Mariel odiaba que le dictasen en clase, ya que era poco lo que podía hablar con sus amigas cuando tenía que escuchar y copiar al mismo tiempo. Era muy buena alumna, pero aprovechaba todos los momentos posibles para hablar con sus amigas durante las clases. Les dio una mirada cómplice a Gisela y Ana, como diciendo que en el recreo se pondría al día con ellas. Sabía que las dos estaban ansiosas por saber más sobre la casa nueva.

Y así fue. En el recreo, en vez de ir al quiosco de la escuela a comprar galletas o golosinas, las tres se fueron al baño, su lugar de encuentro favorito, donde podían hablar sin que las escuchara todo el mundo.

 –¿Así que te mudás mañana? –preguntó Gisela, entusiasmada.

 –¡Sí! Ya no veía las horas. Papi por fin compró la casa acá en el pueblo ayer a la tarde, y le dijeron que ya mañana podemos mudarnos.

–¿Tenés idea quién compró el campo? ¿Van a ocupar la casa? –preguntó Ana, curiosa por saber si alguien se iría a vivir a la casa de su amiga.

 –La verdad que no estoy segura –contestó Mariel–, pero tienen que tener bastante plata para poder comprar todo eso.

El padre de Mariel no había vendido todo el campo que la familia poseía, tan solo la casa y unas hectáreas alrededor de ella, pero entre todo sumaba más  de un millón de dólares, lo cual le parecía una barbaridad a Mariel.

Si le preguntaban por qué había vendido, Luís Gleim diría que fue porque vivir en el campo era complicado para las chicas, ya que los días de lluvia era prácticamente imposible salir de allí. Mariel, por alguna razón, no estaba del todo segura que ése hubiera sido su motivo principal, pero no cuestionaría a su padre al respecto. Ella estaba feliz de mudarse. No quería que su padre se arrepintiese de ello.

Cuando menos se dieron cuenta, sonó de vuelta el timbre y volvieron a clase. La mañana pasó lenta. Mariel no veía las horas de volver a su casa y ponerse a empacar. Había decidido ayudar a su madre y, además, no quería que nadie le tocara sus cosas.

Se pasó la tarde completa ayudando a su madre a guardar todas las pertenencias familiares en grandes cajas, especialmente las suyas. Lo único que no desarmaron fueron las camas, para poder dormir en ellas esa noche, y dejaron afuera los cubiertos para usar durante la cena y el siguiente desayuno.

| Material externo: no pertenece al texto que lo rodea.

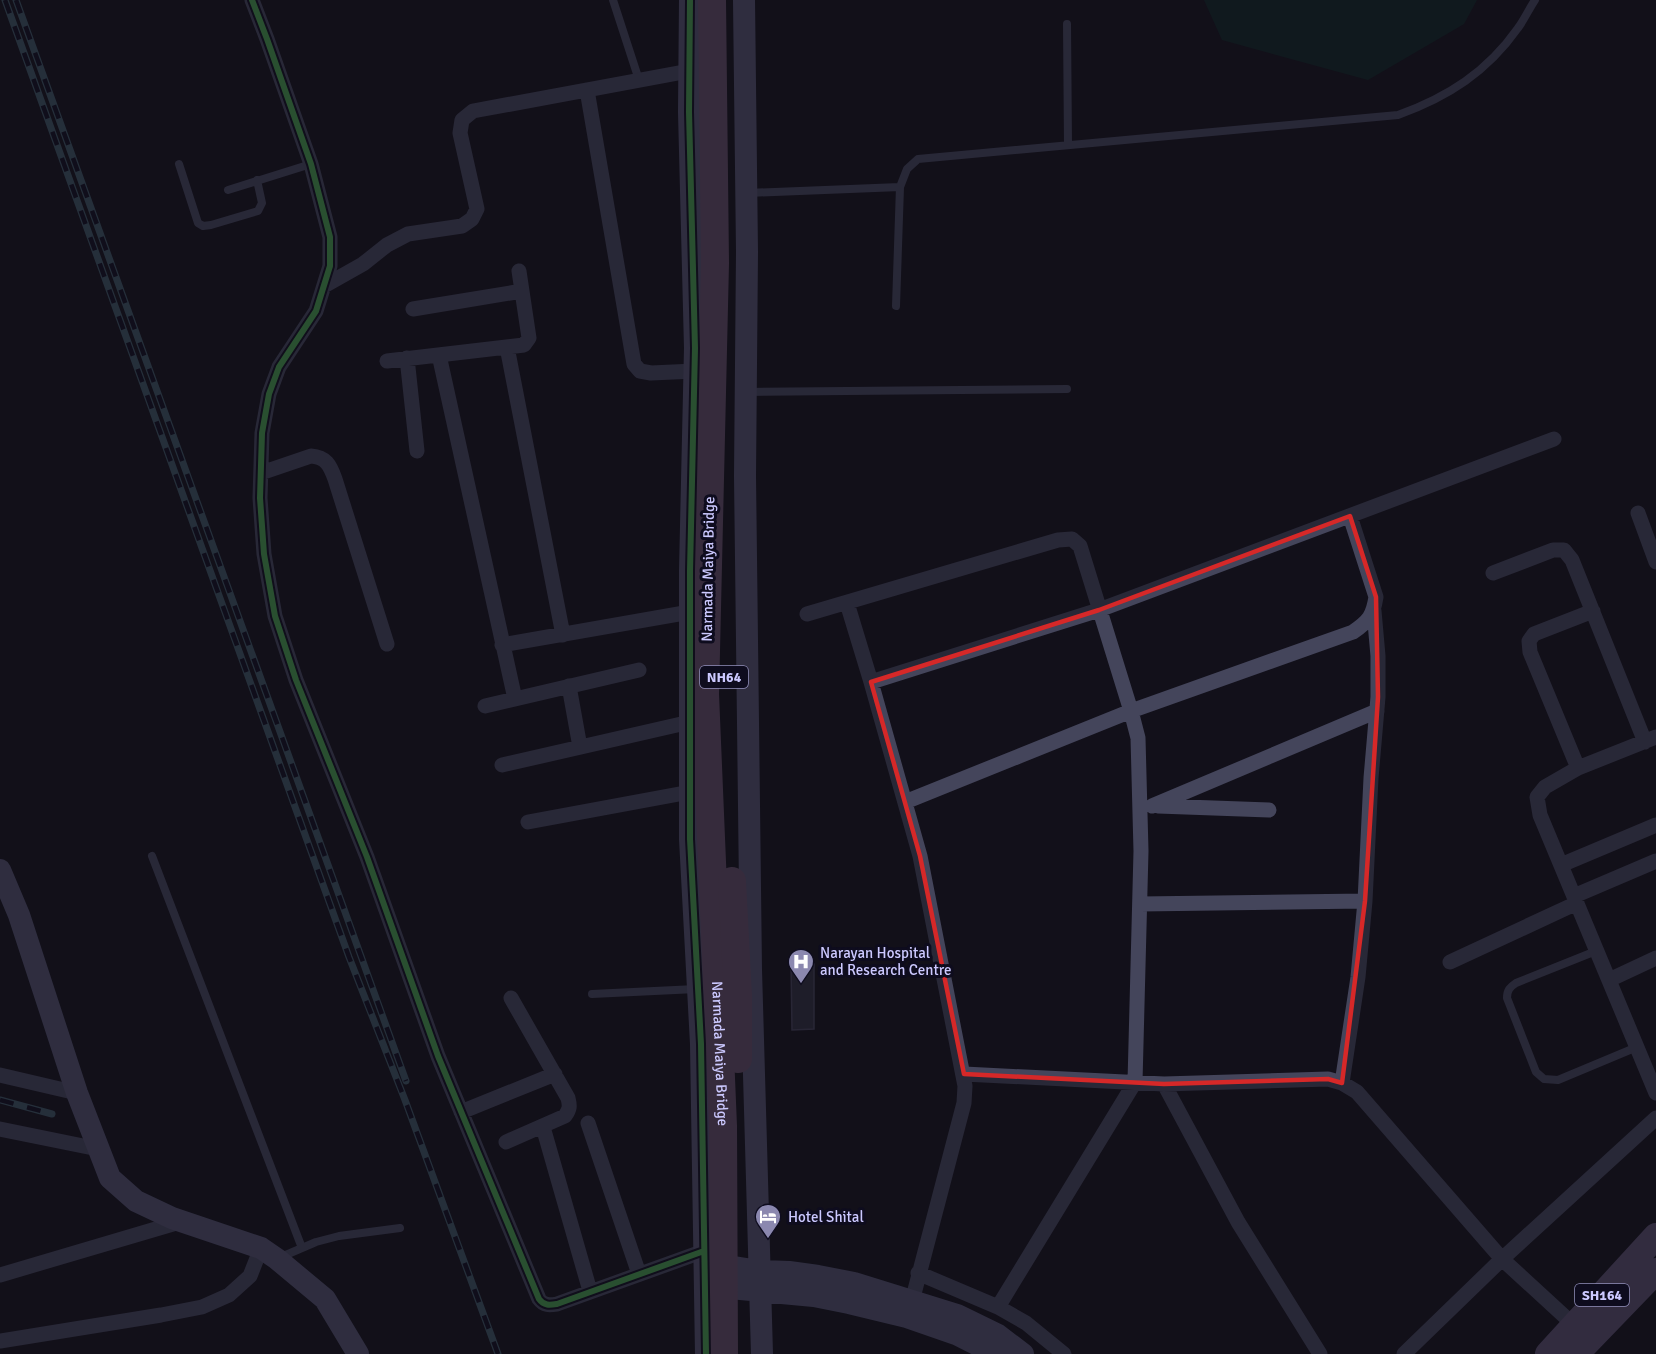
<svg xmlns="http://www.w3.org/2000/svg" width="1656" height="1354" viewBox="0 0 1656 1354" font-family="Signika,sans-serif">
	<rect width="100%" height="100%" fill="#12101a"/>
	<path fill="#0f2524" d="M1204,0H1477L1464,24L1368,80L1222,40Z"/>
	<path fill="#2e2d3d" stroke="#444158" stroke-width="1.5" d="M791,964H814V1029L792,1030Z"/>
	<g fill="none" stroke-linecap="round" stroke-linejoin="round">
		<path stroke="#44455b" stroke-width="8" d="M613,0L639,80
			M1067,24L1068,145
			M179,164L198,223L203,226L211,225L258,211L262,203L257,180
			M228,190L311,164
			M748,193L900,187L907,169L918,159L1398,115C1448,97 1487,72 1518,28C1524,20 1529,9 1535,0
			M896,306L900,187
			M747,392L1067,389
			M152,856L302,1248
			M1596,951L1516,983C1510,987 1507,990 1507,998L1536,1072L1544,1079L1558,1080L1637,1047
			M592,994L696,989
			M281,1257L316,1242L339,1236L400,1228"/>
		<path stroke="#44455b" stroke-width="15" d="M252,0L267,39L311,164L330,237V266L316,311L279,367L269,394L262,433L260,498L264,554L275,616L296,680L367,857L438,1056L539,1299C544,1306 550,1305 557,1304L704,1251
			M587,90L634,364L640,371L651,373L695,371
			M324,286L363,264L387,245L408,234L462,226L472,219L477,209L460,133L462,120L473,111L689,71
			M413,309L522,291
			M507,347L563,635
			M439,355L515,699
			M407,358L417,451
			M387,361L524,345L529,338L519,271
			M261,473L311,456C326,457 330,465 335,479L387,644
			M1638,513L1656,562
			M1493,573L1553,550H1564L1572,560L1645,742
			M847,603L871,682L920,856L965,1086L964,1103L910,1309
			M807,614L1058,540L1072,539L1080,546L1131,711L1138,738L1141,851L1135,1082L998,1307
			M502,645L690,612
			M871,682L1099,610L1554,439
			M569,686L580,747
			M485,706L639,670
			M1656,737L1578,768L1545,787L1537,797L1540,815L1656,1093
			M502,765L690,722
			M1578,768L1530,652L1529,641L1534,634L1593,611
			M905,802L1131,711L1353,632C1369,621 1373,616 1376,597L1350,516
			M1152,806L1377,711
			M1158,806L1269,810
			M528,822L690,792
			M1561,865L1656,825
			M1574,896L1656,861
			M1140,904L1365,901
			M1450,962L1577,903
			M1609,980L1656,958
			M964,1074L1164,1084L1328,1079L1342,1083L1357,1092L1502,1259L1575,1326
			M0,1075L77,1093
			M1342,1083L1358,977L1365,901L1371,778L1378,697V656L1374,611
			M1164,1084L1238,1222L1320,1354
			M461,1112L555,1074
			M588,1123L639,1274
			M543,1127L590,1291
			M0,1129L98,1149
			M506,1142L565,1116C570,1109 570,1106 568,1098L511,998
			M918,1273L998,1307L1026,1323L1064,1354
			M0,1275L183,1221
			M0,1341L161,1315L202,1307L229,1295L250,1276L261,1248
			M1404,1354L1502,1259L1656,1118"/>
		<path stroke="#52516e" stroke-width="22" d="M690,0L689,112L695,348L690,571V839L701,1044L706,1354
			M744,0L747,252L745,476L751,970L762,1354
			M0,870L19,915L77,1093L110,1178L136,1201L172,1218L261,1248L277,1259L325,1299L358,1354
			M709,1263L759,1271L789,1272L818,1276L854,1283L957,1315L998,1335L1023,1354
			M708,1286L814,1296L849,1303L907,1317L956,1334L996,1354"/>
		<path stroke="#594e6e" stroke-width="26" d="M1548,1354L1656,1236
			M1576,1354L1656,1271"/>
		<defs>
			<path id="rail" d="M5,0L349,957L405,1100L498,1354
				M16,0L406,1081
				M0,1100L52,1114"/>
		</defs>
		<use href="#rail" stroke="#3d5563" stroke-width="7"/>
		<use href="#rail" stroke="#0e0c1e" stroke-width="4.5" stroke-dasharray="14" stroke-linecap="butt"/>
		<g stroke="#634d66" stroke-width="28">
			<path id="s1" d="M712,0L715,263L705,694L723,1126L724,1354"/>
			<path d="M732,881L738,996V1059"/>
		</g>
		<defs>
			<path id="cycleway" d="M252,0L267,39L311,164L330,237V266L316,311L279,367L269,394L262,433L260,498L264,554L275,616L296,680L367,857L438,1056L539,1299C544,1306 550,1305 557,1304L704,1251
				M690,0L689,112L695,348L690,571V839L701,1044L706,1354"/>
		</defs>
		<use href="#cycleway" stroke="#0e0c1e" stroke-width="10"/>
		<use href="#cycleway" stroke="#469c4c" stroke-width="6"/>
	</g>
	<path d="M0 0H1656V1354H0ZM1350,516L1376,597L1378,697L1365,901L1342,1083L1328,1079L1164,1084L964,1074L920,856L871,682L1099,610Z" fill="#12101a" fill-opacity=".55" fill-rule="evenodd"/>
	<path fill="none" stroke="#d62828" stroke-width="4.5" stroke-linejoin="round" d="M1350,516L1376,597L1378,697L1365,901L1342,1083L1328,1079L1164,1084L964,1074L920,856L871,682L1099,610Z"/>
	<defs>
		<symbol id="hospital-pin" viewBox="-11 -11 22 30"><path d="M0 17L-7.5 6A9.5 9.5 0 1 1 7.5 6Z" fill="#8b88af" stroke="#0e0c1e"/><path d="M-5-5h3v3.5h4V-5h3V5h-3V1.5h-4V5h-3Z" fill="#fff"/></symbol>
		<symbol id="hotel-pin" viewBox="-11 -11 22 30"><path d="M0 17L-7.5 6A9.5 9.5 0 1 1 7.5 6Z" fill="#8b88af" stroke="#0e0c1e"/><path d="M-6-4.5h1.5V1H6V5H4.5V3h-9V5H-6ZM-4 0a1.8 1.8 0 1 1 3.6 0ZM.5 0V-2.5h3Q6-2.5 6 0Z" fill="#fff"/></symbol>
	</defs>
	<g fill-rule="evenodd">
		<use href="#hospital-pin" x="786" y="947" width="30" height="40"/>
		<use href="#hotel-pin" x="753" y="1202" width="30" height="40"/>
	</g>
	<g text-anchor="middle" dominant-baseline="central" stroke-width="6" stroke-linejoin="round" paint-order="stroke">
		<g fill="#0e0c1e" stroke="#9390bc" stroke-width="1.5">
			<rect x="700" y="666" width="48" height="22" rx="4.5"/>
			<rect x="1575" y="1284" width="54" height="22" rx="4.5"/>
		</g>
		<g font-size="14" font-weight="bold" fill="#ccc9ff">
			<text x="724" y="677">NH64</text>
			<text x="1602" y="1295">SH164</text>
		</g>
		<g font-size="15" fill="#ccc9ff" stroke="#0e0c1e">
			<text transform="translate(708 569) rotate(-89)">Narmada Maiya Bridge</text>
			<text stroke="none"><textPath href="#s1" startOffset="1054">Narmada Maiya Bridge</textPath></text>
		</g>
		<g font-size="15" fill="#ccc9ff" stroke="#0e0c1e" text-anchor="start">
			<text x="820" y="953">Narayan Hospital<tspan x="820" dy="17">and Research Centre</tspan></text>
			<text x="788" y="1217">Hotel Shital</text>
		</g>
	</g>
</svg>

Esa noche, se bañó y se acostó a dormir temprano; tendría que levantarse a las cinco de la mañana para ayudar con la mudanza. Sabía que, del entusiasmo que tenía, probablemente no podría dormir en toda la noche, pero se esforzó todo lo posible para poder dormir bien. Necesitaba descansar.

A la mañana siguiente, se despertó cuando el gallo empezó a cantar, cumpliendo con su rutina de todos los días. Se dijo a sí misma que no extrañaría en lo más mínimo a ese bicho escandaloso y que, por suerte, ésa sería la última vez que lo escucharía. Desayunó rápidamente y lavó los platos, mientras su madre terminaba de guardar las últimas cosas que faltaban.

Vanesa estaba muy malhumorada, la habían obligado a levantarse temprano y se negaba a ayudar en lo que fuera. Mariel sabía que, por más que su madre, Andrea, fuera muy tranquila, ésta se moría de ganas de darle un cachetazo a su hija menor para que dejara de quejarse y lloriquear.

En un par de horas, ya tenían todo cargado en el camión de mudanzas, y estaban listos para irse a su nueva casa. Mariel se acordó que tenía que preguntarle algo a su padre.

–Papi. ¿Se va a mudar alguien a esta casa?

 –Sí, nena –le contestó–. Una familia de San Salvador se viene a vivir acá. Creo que dijeron que van a poner colmenas de abejas en las diez hectáreas alrededor de la casa.

–Sí. Si no, no creo que les sirva de mucho tener diez hectáreas, ¿no te parece? –comentó Mariel, todavía un poco asombrada de que alguien quisiera venir a vivir a esa casa.  La moda era dejar el campo e irse a la ciudad, no al revés.  Su padre asintió y se subió a su camioneta, haciéndola arrancar.

–Vamos hija, subí –le ordenó.

Mariel se dio la vuelta y miró por unos segundos a la vieja casa que no pensaba extrañar en su vida, antes de subirse a la camioneta y abandonarla, con la intención de jamás regresar.